[TEXTE SOURCE]
Watsa 2025: Le congo lancera ce weekend ses Associations Agricoles pour bâtir un écosystème paysan durable

Redaction
439 Views

Un vent de renouveau souffle sur l’agriculture congolaise. Du 31 octobre au 1er novembre 2025, la cité de Watsa, dans la province du Haut-Uele, abritera un événement de portée nationale : le lancement officiel des Associations Agricoles nationales à savoir Association des Riziculteurs du Congo ( ARC), Association de cacaoculteurs du Congo ( ACCO) et Association des cafeiculteurs du Congo ( ACFCO).
Placée sous le haut patronage du gouverneur du Haut-Uele, Jean Bakomito Gambu, cette rencontre stratégique bénéficiera de la présence annoncée du ministre national de l’Agriculture, invité pour encourager directement les petits exploitants agricoles à travers le pays.

Pr NZANZA Bombiti

Un projet porté par un expert de renom

L’annonce a été faite ce lundi par l’initiateur de cette grande initiative, le Professeur Jean-Robert Nzanza Bombiti, un nom bien connu dans les milieux scientifiques et agricoles. Expert en agriculture intelligente, santé des sols et durabilité, le professeur Nzanza est titulaire d’un doctorat en sciences agronomiques et d’un MBA, actuellement détenteur d’un diplôme post universitaire en intelligence artificielle et machine learning de l’Université du Texas, à Austin aux États-Unis.
[/TEXTE SOURCE]
[SECTION DU MATÉRIEL]
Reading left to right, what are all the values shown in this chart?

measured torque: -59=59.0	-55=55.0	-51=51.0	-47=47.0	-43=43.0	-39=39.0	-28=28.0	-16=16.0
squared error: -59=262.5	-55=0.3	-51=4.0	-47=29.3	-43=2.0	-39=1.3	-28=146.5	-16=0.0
[/SECTION DU MATÉRIEL]
## QUESTIONS À TRAITER
1. Selon l'article sur les associations agricoles de Watsa, à quelles dates se tiendra l'événement de lancement ?
2. D'après l'article sur les associations agricoles de Watsa, pourquoi le ministre national de l'Agriculture est-il invité à cette rencontre ? Répondez en une à trois phrases.
3. Poursuivez l'article sur les associations agricoles de Watsa à la suite de sa dernière phrase.
Le matériel provient d'une autre source que l'article.

## RÉPONSES ATTENDUES
1. Du 31 octobre au 1er novembre 2025.

2. Le ministre national de l'Agriculture est invité pour encourager directement les petits exploitants agricoles à travers le pays.

3.
Formé à la prestigieuse Université Cornell en santé des sols, ancien directeur exécutif de la recherche chez ZZD, et ex-gouverneur du Bas-Uele, il a toujours prôné une agriculture durable au service du développement local. Aujourd’hui, à la tête du NouvelTechs Global et SmartSoll Solutions Africa, il met son expérience au service d’une vision claire : structurer et professionnaliser le monde paysan congolais.

Vers un écosystème agricole intégré et durable

Pour le Professeur Nzanza Bombiti, l’enjeu est simple mais ambitieux : bâtir un écosystème agricole complet, moderne et inclusif.

> « Quand on regarde la Côte d’Ivoire, elle produit près de 2,5 millions de tonnes de cacao par an. Plus de 80 % de cette production provient des petits exploitants agricoles. Ce succès repose sur une seule chose : l’organisation et la structuration du monde paysan », explique-t-il.

Inspiré par cet exemple, le modèle proposé à Watsa repose sur une collaboration dynamique entre institutions publiques, laboratoires, banques et entreprises privées :

L’ONAPAC assurera le suivi technique et le contrôle de la qualité des produits agricoles ;

Un laboratoire moderne à Isiro réalisera l’analyse directe des sols pour une agriculture de précision ;

Un autre laboratoire sera dédié à la traçabilité agricole et à la conformité environnementale ;

Les banques et institutions financières accompagneront les producteurs à travers des crédits agricoles adaptés ;

Les entreprises commerciales congolaises s’engageront à acheter, transformer et valoriser la production locale.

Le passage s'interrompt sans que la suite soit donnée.